- _WHAT NEEDS TO BE DONE_
Working from the records below, repeat exactly the lines starting at the line that contains "<!-- street-far3 casing -->" and ending at the line that contains "<!-- street -->", inclusive.
+++ MATERIAL FOR THE TASK +++
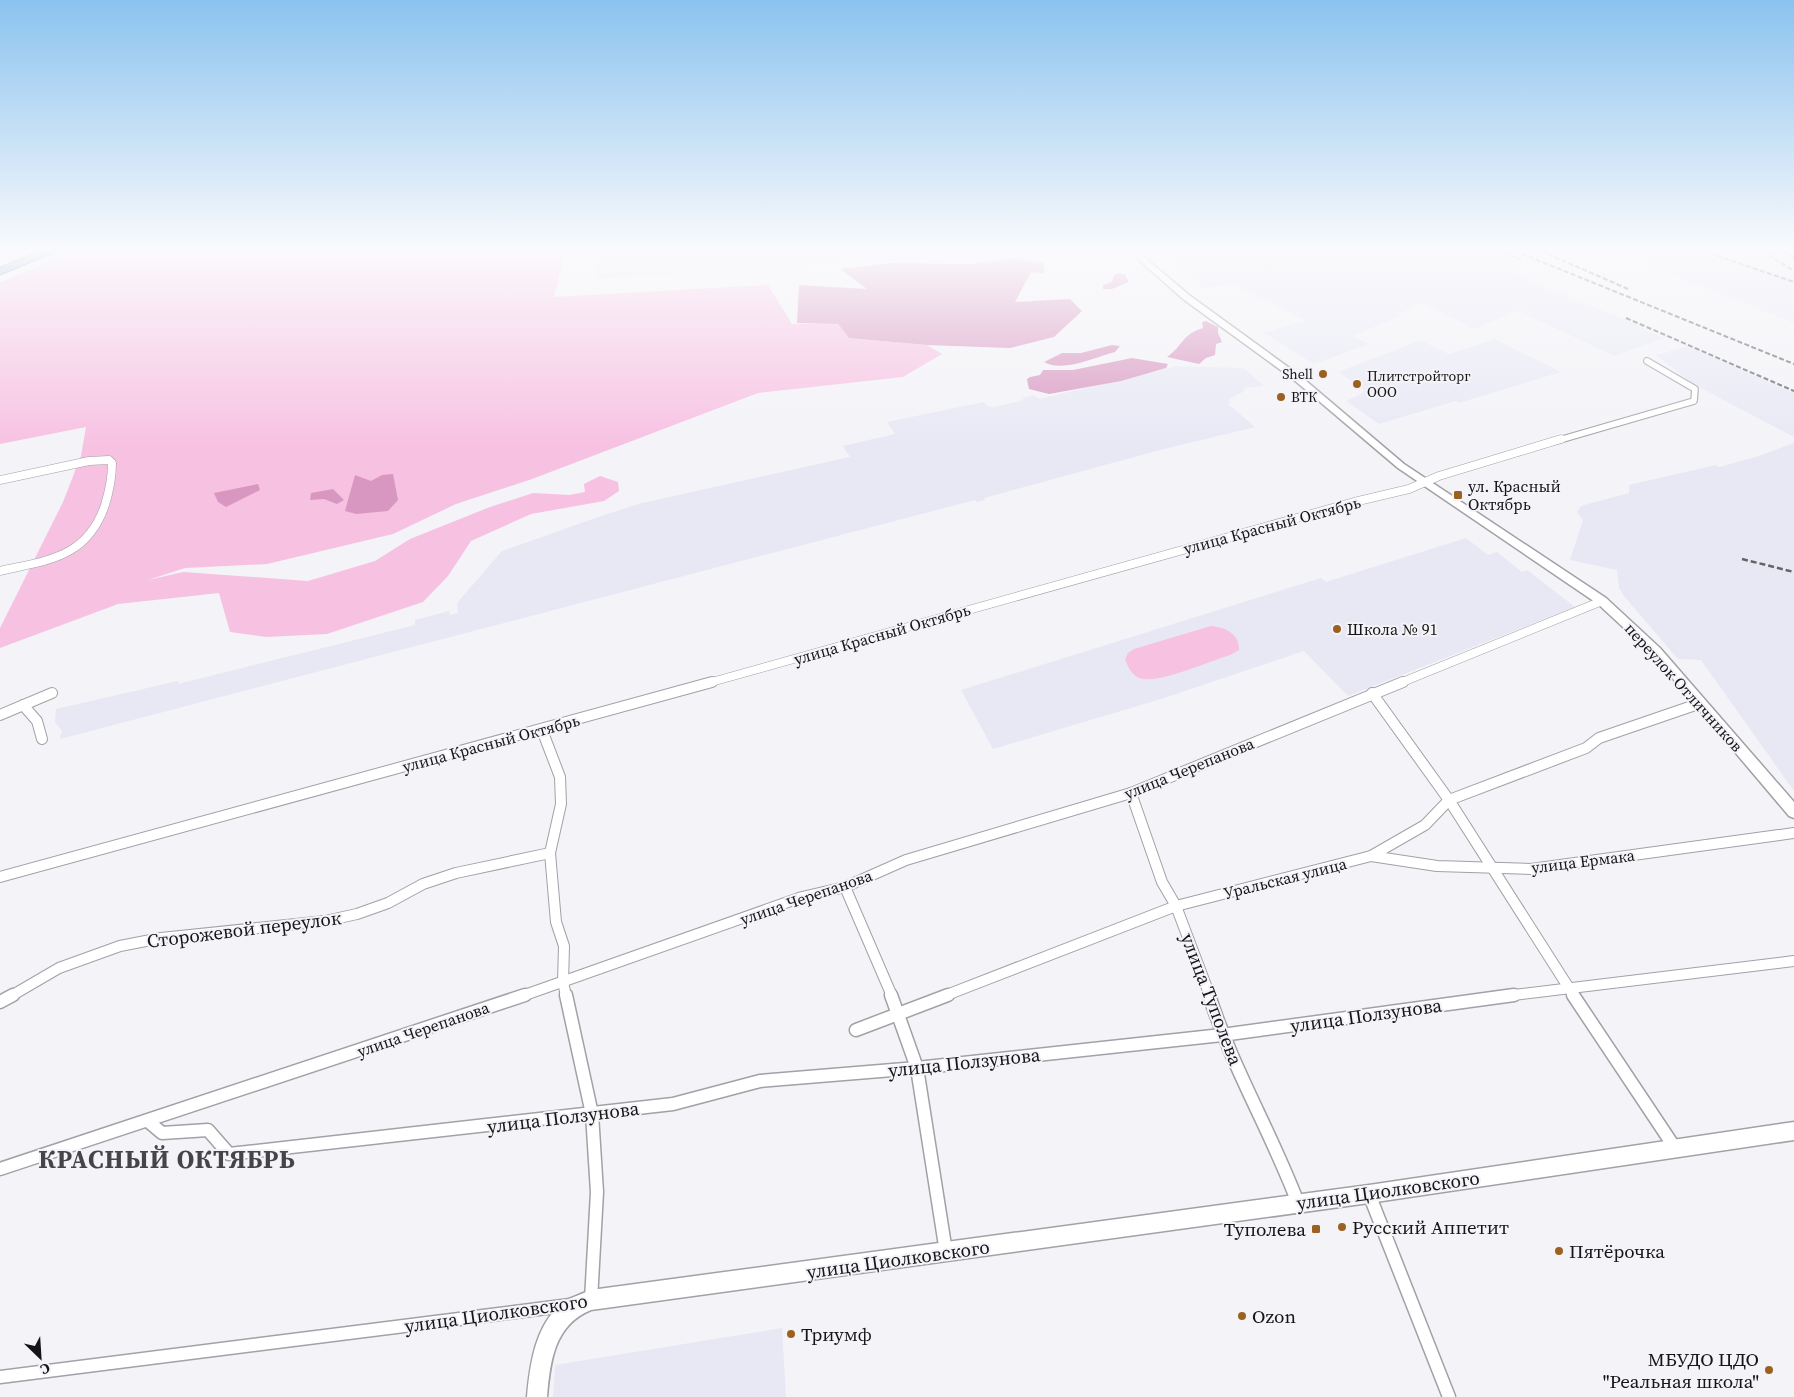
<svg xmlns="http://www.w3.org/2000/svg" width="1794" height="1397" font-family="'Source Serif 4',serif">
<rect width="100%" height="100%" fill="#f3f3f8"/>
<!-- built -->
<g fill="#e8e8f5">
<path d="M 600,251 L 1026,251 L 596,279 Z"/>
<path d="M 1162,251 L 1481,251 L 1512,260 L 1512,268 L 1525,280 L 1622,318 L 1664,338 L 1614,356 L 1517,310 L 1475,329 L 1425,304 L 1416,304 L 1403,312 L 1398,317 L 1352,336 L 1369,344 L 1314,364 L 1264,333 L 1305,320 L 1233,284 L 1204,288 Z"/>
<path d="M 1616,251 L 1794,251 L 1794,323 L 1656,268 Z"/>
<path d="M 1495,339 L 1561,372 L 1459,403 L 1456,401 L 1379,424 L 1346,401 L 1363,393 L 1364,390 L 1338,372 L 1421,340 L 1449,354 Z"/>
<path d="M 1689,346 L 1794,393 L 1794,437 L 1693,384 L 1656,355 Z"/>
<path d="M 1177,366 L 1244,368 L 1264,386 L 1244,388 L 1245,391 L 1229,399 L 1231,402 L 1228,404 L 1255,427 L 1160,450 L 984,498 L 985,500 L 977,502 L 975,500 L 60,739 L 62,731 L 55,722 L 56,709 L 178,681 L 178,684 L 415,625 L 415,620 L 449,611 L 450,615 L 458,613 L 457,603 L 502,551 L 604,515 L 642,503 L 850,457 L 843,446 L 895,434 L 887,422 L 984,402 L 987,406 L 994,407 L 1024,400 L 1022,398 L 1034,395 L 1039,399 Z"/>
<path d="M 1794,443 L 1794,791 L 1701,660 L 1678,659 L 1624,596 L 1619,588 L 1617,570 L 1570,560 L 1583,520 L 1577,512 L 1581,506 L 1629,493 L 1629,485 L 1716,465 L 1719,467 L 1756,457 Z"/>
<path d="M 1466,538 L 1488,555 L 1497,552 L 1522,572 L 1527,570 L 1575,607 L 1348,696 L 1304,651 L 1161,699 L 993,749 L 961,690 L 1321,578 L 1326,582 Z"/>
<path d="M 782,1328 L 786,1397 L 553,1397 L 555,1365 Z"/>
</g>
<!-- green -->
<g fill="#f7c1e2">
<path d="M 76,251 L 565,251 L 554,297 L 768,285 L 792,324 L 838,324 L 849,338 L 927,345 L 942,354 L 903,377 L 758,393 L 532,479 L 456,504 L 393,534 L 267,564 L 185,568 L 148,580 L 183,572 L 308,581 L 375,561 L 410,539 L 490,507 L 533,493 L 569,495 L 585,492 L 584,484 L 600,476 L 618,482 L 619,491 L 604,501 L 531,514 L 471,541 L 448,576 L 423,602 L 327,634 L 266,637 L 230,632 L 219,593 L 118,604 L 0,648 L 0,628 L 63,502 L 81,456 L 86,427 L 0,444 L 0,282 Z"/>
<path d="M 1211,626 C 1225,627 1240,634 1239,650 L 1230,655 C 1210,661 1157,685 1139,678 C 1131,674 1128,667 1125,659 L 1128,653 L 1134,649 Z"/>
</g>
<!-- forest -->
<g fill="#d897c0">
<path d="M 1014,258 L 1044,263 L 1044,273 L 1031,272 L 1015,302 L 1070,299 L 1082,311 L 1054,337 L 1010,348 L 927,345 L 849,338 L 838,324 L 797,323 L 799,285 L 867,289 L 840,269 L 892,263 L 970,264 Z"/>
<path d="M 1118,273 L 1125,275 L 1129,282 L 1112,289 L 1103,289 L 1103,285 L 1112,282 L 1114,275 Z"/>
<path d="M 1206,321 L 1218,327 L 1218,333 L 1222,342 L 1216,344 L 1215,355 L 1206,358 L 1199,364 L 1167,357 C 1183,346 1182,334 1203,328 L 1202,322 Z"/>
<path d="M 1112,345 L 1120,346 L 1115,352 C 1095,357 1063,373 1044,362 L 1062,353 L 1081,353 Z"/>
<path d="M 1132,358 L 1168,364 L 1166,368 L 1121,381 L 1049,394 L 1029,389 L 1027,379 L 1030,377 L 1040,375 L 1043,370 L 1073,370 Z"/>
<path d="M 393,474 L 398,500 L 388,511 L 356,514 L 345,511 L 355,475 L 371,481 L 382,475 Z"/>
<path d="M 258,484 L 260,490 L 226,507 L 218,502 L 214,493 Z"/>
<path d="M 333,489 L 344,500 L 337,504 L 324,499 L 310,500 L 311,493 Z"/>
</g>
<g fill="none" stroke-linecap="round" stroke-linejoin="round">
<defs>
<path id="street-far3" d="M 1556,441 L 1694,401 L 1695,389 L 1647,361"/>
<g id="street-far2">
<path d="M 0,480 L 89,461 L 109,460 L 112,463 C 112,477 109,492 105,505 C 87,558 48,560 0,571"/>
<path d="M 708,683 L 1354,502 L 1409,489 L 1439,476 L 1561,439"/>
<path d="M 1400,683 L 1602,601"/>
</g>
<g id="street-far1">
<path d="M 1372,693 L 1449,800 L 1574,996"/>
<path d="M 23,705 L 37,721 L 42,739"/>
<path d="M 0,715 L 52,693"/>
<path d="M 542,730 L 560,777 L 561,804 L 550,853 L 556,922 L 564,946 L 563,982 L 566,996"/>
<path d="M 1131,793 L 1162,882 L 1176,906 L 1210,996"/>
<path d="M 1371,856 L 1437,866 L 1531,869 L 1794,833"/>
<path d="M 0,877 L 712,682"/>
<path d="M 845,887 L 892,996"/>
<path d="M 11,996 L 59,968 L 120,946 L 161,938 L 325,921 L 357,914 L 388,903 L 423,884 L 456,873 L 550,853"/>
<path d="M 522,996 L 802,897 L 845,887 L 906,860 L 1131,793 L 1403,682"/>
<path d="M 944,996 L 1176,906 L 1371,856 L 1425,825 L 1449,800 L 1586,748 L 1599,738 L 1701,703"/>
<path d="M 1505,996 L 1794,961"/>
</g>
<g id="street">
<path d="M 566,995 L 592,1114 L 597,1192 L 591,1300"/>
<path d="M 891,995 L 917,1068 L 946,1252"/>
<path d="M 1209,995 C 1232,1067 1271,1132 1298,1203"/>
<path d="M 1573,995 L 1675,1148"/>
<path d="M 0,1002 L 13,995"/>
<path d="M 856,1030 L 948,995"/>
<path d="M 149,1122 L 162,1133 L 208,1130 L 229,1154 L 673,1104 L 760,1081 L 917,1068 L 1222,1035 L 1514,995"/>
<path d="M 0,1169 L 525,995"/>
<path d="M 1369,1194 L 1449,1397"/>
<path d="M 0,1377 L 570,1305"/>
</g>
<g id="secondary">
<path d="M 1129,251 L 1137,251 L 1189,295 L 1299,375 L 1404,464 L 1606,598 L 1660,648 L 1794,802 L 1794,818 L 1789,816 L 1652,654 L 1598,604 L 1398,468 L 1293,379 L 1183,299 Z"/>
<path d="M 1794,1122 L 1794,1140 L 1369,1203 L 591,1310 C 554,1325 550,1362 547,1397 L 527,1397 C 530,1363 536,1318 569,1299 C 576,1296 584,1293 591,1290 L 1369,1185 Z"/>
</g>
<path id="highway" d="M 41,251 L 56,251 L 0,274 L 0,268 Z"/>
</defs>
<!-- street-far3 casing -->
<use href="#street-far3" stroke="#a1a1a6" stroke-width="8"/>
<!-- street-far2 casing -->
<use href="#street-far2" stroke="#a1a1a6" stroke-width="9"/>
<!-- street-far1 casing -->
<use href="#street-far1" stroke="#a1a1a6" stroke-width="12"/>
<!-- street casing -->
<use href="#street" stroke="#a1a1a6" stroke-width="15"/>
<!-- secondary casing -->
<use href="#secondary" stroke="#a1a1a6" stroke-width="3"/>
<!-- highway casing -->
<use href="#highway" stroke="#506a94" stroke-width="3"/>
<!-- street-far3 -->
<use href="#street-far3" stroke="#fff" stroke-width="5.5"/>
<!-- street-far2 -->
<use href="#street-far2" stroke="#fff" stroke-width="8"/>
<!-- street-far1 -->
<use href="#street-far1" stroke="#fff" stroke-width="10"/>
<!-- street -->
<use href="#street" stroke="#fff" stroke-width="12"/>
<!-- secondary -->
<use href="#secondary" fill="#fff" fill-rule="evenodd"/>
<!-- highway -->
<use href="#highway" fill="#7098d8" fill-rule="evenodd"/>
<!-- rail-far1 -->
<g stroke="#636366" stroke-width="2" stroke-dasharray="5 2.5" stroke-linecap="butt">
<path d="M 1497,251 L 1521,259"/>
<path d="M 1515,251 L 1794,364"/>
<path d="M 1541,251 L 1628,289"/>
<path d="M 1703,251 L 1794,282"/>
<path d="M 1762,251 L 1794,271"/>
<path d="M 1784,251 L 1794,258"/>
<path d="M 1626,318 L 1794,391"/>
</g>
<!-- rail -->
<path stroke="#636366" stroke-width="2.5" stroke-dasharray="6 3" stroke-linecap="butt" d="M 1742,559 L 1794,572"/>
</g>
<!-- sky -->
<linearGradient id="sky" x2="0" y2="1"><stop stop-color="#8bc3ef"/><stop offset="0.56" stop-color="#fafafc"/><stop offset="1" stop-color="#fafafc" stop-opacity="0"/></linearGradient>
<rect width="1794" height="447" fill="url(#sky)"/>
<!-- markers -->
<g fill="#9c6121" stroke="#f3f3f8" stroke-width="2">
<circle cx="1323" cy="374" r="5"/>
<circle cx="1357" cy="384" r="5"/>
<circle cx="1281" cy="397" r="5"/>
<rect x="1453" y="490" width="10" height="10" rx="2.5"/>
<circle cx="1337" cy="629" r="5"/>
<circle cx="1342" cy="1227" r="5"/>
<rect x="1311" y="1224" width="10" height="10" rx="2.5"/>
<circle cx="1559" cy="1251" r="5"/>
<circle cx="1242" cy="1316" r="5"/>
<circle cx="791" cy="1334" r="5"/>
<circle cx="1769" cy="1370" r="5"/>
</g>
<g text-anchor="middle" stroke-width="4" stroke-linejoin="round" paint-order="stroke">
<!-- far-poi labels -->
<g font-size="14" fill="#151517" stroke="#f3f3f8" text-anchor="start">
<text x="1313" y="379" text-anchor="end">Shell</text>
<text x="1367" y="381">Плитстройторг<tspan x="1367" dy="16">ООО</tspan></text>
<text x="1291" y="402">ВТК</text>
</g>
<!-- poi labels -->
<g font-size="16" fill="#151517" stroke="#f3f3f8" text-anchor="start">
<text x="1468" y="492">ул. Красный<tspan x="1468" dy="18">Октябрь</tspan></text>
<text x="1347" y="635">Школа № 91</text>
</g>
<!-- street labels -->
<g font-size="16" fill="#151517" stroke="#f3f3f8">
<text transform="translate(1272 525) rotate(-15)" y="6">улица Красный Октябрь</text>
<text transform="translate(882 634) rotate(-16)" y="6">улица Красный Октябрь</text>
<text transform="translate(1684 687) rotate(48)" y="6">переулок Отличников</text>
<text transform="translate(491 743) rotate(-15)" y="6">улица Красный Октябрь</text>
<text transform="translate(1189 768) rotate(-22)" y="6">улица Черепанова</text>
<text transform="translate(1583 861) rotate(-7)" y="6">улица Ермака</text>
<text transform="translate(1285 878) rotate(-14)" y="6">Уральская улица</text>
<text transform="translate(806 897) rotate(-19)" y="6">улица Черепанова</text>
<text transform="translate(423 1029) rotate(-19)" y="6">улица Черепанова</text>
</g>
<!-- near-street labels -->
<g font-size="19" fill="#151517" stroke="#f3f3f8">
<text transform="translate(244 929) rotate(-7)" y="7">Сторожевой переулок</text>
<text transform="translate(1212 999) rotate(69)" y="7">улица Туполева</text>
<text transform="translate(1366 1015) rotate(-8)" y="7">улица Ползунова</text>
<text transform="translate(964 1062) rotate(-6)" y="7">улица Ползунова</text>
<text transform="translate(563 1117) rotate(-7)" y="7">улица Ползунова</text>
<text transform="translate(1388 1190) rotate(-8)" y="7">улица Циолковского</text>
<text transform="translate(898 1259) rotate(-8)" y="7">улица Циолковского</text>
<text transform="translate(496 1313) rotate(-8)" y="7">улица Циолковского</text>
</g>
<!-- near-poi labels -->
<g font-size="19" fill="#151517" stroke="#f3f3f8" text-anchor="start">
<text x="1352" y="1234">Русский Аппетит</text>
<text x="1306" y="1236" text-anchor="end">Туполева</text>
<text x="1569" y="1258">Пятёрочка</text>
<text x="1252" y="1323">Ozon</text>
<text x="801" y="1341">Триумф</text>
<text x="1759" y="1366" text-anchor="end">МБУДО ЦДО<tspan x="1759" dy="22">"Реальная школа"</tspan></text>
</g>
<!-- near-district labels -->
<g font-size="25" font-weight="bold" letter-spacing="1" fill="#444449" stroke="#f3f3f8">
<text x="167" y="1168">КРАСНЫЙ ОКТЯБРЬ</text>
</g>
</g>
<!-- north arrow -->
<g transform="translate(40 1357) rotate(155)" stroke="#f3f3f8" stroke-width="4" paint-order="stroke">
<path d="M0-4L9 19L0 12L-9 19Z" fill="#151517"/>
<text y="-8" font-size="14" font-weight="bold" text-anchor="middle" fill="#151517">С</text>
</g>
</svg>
+++
- _RESPONSE_
<!-- street-far3 casing -->
<use href="#street-far3" stroke="#a1a1a6" stroke-width="8"/>
<!-- street-far2 casing -->
<use href="#street-far2" stroke="#a1a1a6" stroke-width="9"/>
<!-- street-far1 casing -->
<use href="#street-far1" stroke="#a1a1a6" stroke-width="12"/>
<!-- street casing -->
<use href="#street" stroke="#a1a1a6" stroke-width="15"/>
<!-- secondary casing -->
<use href="#secondary" stroke="#a1a1a6" stroke-width="3"/>
<!-- highway casing -->
<use href="#highway" stroke="#506a94" stroke-width="3"/>
<!-- street-far3 -->
<use href="#street-far3" stroke="#fff" stroke-width="5.5"/>
<!-- street-far2 -->
<use href="#street-far2" stroke="#fff" stroke-width="8"/>
<!-- street-far1 -->
<use href="#street-far1" stroke="#fff" stroke-width="10"/>
<!-- street -->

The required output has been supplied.